Start of SOURCE RECORDS

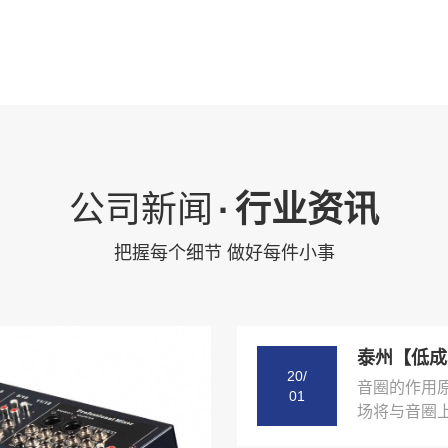
公司新闻
·
行业资讯
把握每个细节 做好每件小事
泰州【低成
20/
音圈的作用
01
场将与音圈上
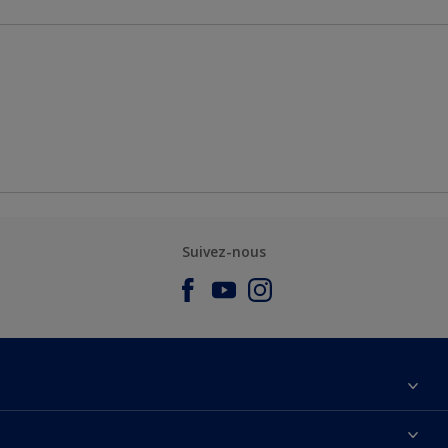
Suivez-nous
À propos de nous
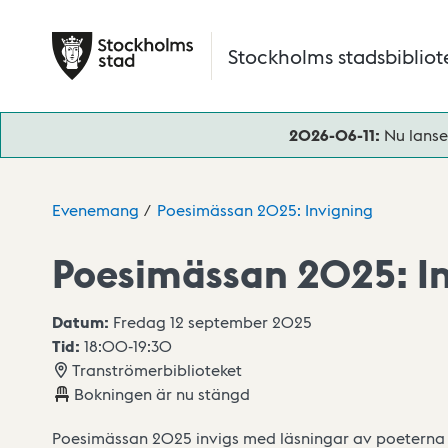
Hoppa till huvudinnehåll
Stockholms stadsbibliot
2026-06-11:
Nu lanse
Evenemang
Poesimässan 2025: Invigning
Poesimässan 2025: I
Datum:
Fredag 12 september 2025
Tid:
18:00
-
19:30
Tranströmerbiblioteket
Bokningen är nu stängd
Poesimässan 2025 invigs med läsningar av poeterna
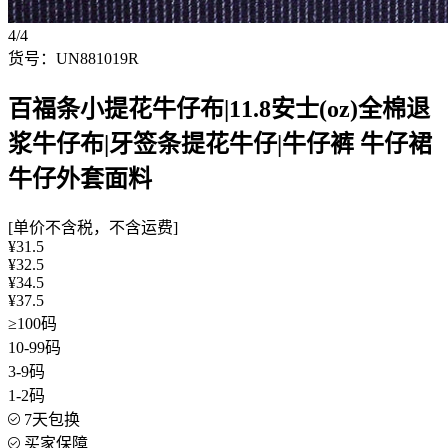
4/4
货号：UN881019R
百福条小提花牛仔布|11.8安士(oz)全棉退
浆牛仔布|牙签条提花牛仔|牛仔裤 牛仔裙
牛仔外套面料
[单价不含税，不含运费]
¥31.5
¥32.5
¥34.5
¥37.5
≥100码
10-99码
3-9码
1-2码
7天包换
买家保障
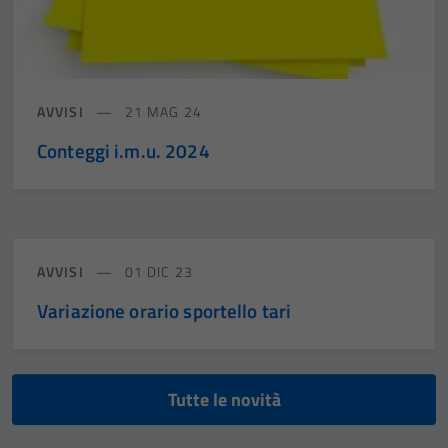
AVVISI
21 MAG 24
Conteggi i.m.u. 2024
AVVISI
01 DIC 23
Variazione orario sportello tari
Tutte le novità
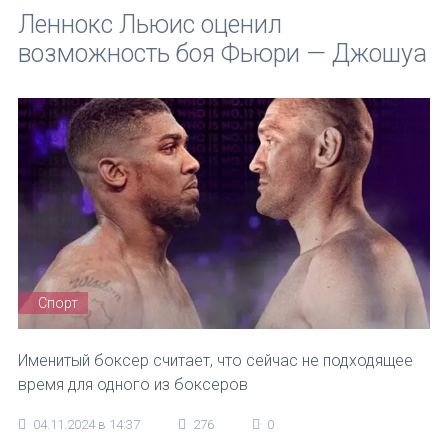
Леннокс Льюис оценил
возможность боя Фьюри — Джошуа
Спорт
Именитый боксер считает, что сейчас не подходящее
время для одного из боксеров
04.11.2024 в 14:37
276
0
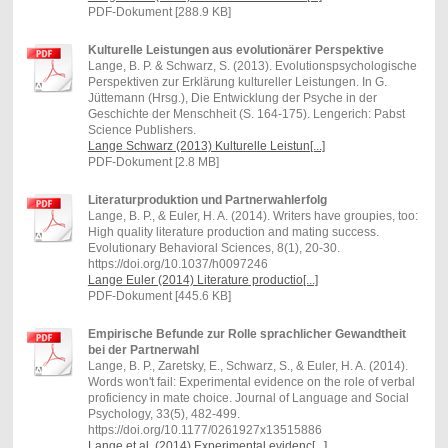
PDF-Dokument [288.9 KB]
Kulturelle Leistungen aus evolutionärer Perspektive
Lange, B. P. & Schwarz, S. (2013). Evolutionspsychologische
Perspektiven zur Erklärung kultureller Leistungen . In G.
Jüttemann (Hrsg.), Die Entwicklung der Psyche in der
Geschichte der Menschheit (S. 164-175). Lengerich: Pabst
Science Publishers.
Lange Schwarz (2013) Kulturelle Leistun[...]
PDF-Dokument [2.8 MB]
Literaturproduktion und Partnerwahlerfolg
Lange, B. P., & Euler, H. A. (2014). Writers have groupies, too:
High quality literature production and mating success.
Evolutionary Behavioral Sciences, 8(1), 20-30.
https://doi.org/10.1037/h0097246
Lange Euler (2014) Literature productio[...]
PDF-Dokument [445.6 KB]
Empirische Befunde zur Rolle sprachlicher Gewandtheit
bei der Partnerwahl
Lange, B. P., Zaretsky, E., Schwarz, S., & Euler, H. A. (2014).
Words won't fail: Experimental evidence on the role of verbal
proficiency in mate choice. Journal of Language and Social
Psychology, 33(5), 482-499.
https://doi.org/10.1177/0261927x13515886
Lange et al. (2014) Experimental evidenc[...]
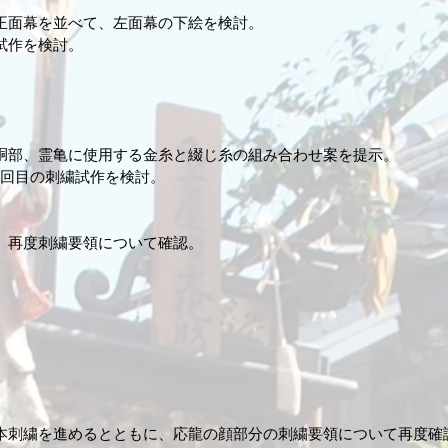
正面幕を並べて、左面幕の下絵を検討。
試作を検討。
部、霊亀に使用する金糸と綴じ糸の組み合わせ案を提示。​​
2回目の刺繍試作を検討。
、再度刺繍要領について確認。
本刺繍を進めるとともに、応龍の顔部分の刺繍要領について再度確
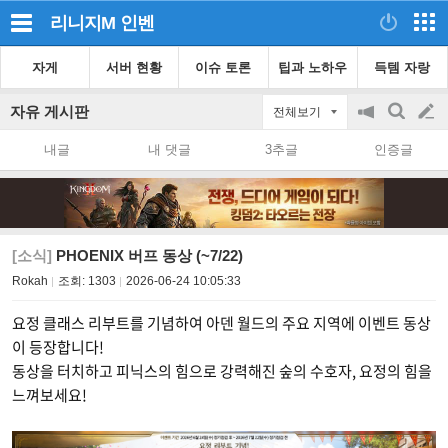
리니지M
인벤
자게
서버 현황
이슈 토론
팁과 노하우
득템 자랑
자유 게시판
전체보기
공
검
글
지
색
내글
내 댓글
3추글
인증글
on/off
쓰
기
[소식]
PHOENIX 버프 동상 (~7/22)
Rokah
조회:
1303
2026-06-24 10:05:33
요정 클래스 리부트를 기념하여 아덴 월드의 주요 지역에 이벤트 동상
이 등장합니다!
동상을 터치하고 피닉스의 힘으로 강력해진 숲의 수호자, 요정의 힘을
느껴보세요!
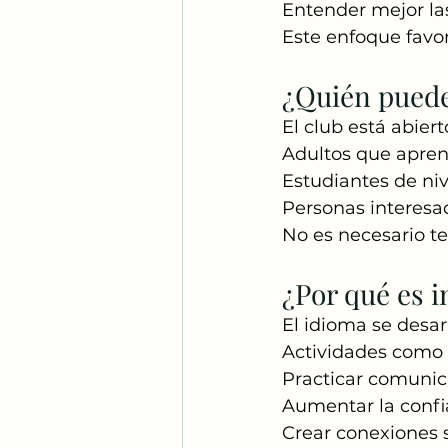
Entender mejor las
Este enfoque favor
¿Quién puede
El club está abiert
Adultos que apren
Estudiantes de ni
Personas interesa
No es necesario te
¿Por qué es 
El idioma se desar
Actividades como 
Practicar comunic
Aumentar la conf
Crear conexiones 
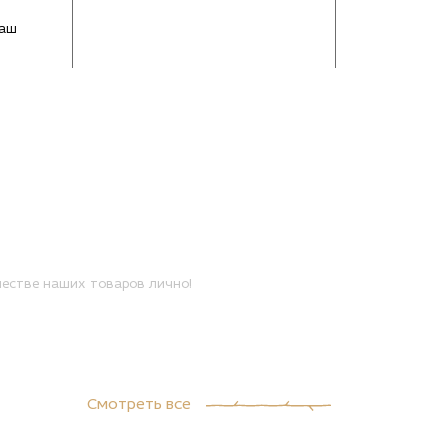
Ваш
естве наших товаров лично!
Смотреть все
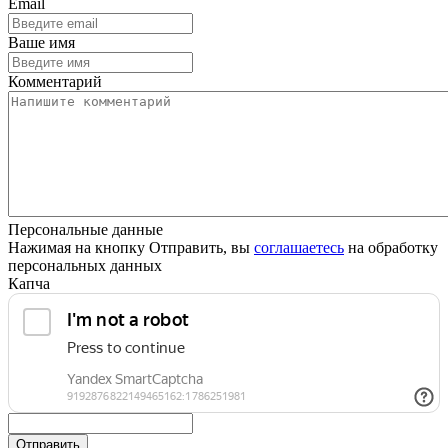
Email
Ваше имя
Комментарий
Персональные данные
Нажимая на кнопку Отправить, вы
соглашаетесь
на обработку
персональных данных
Капча
Отправить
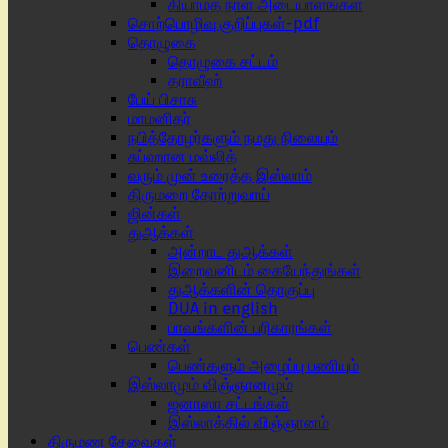
கியாமத் நாள் அடையாளங்கள்
சொற்பொழிவு குறிப்புகள்-pdf
தொழுகை
தொழுகை சட்டம்
தராவீஹ்
பேய் பிசாசு
மாமனிதர்
நபித்தோழர்களும் நமது நிலையும்
சுப்ஹான மவ்லித்
வரும் முன் உரைத்த இஸ்லாம்
திருமறை தோற்றுவாய்
ஜின்கள்
துஆக்கள்
அன்றாட துஆக்கள்
இறைவனிடம் கையேந்துங்கள்
துஆக்களின் தொகுப்பு
DUA in english
பாவங்களின் பரிகாரங்கள்
பெண்கள்
பெண்களும் அழைப்பு பணியும்
இஸ்லாமும் விஞ்ஞானமும்
ஜனாஸா சட்டங்கள்
இஸ்லாத்தில் விஞ்ஞானம்
திருமண சேவைகள்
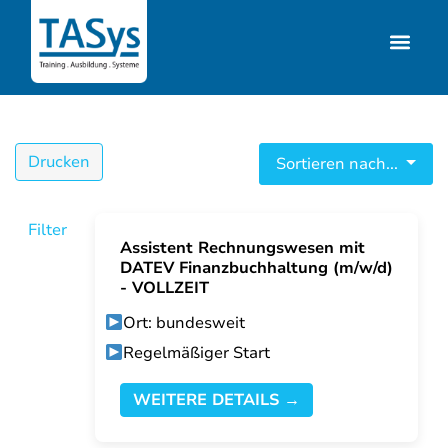
Drucken
Sortieren nach...
Filter
Assistent Rechnungswesen mit
DATEV Finanzbuchhaltung (m/w/d)
- VOLLZEIT
Ort: bundesweit
Regelmäßiger Start
WEITERE DETAILS →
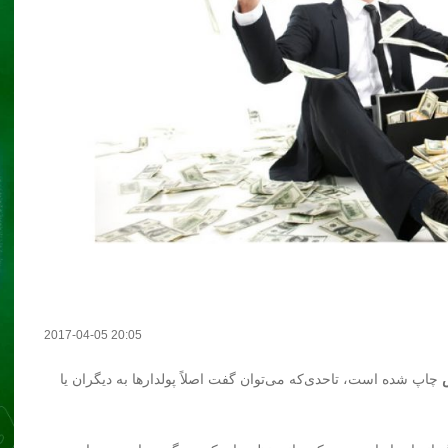
2017-04-05 20:05
چاپ شده است، تاحدی‌که می‌توان گفت اصلاً پولدارها به دیگران یا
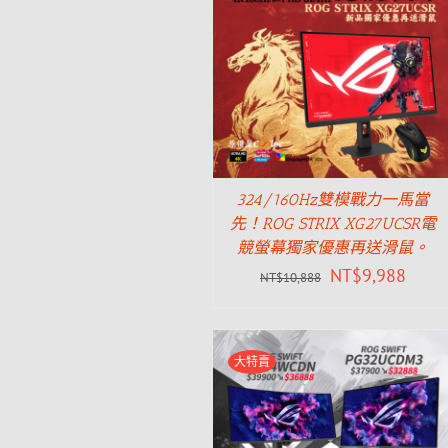
324/160Hz雙模戰力一馬當
先！ROG STRIX XG27UCSR電
競螢幕獨家優惠再送滑鼠。
NT$
9,988
NT$
10,888
大特賣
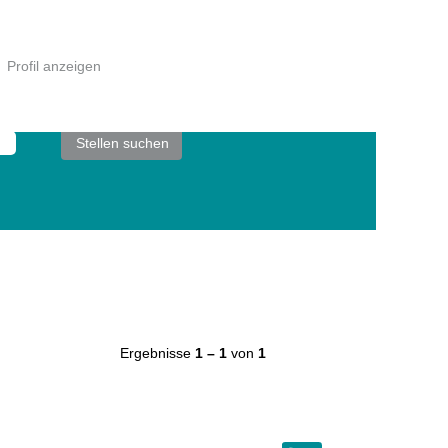
Profil anzeigen
Ergebnisse
1 – 1
von
1
W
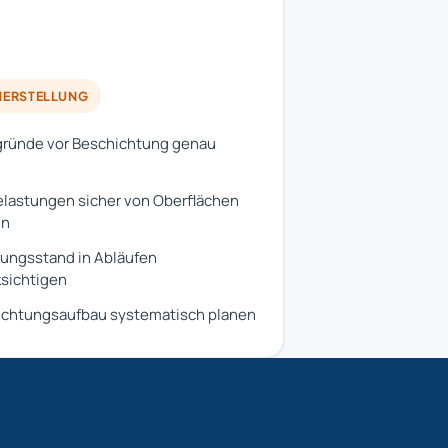
HERSTELLUNG
ründe vor Beschichtung genau
lastungen sicher von Oberflächen
en
ungsstand in Abläufen
sichtigen
ichtungsaufbau systematisch planen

End of SOURCE RECORDS

WHAT IS NEEDED: Using the listing, filter for "Poesimässan" and return the matching lines.

THE COMPLETED TASK:
Poesimässan 2025: Invigning
Poesimässan 2025: I
Poesimässan 2025 invigs med läsningar av poeterna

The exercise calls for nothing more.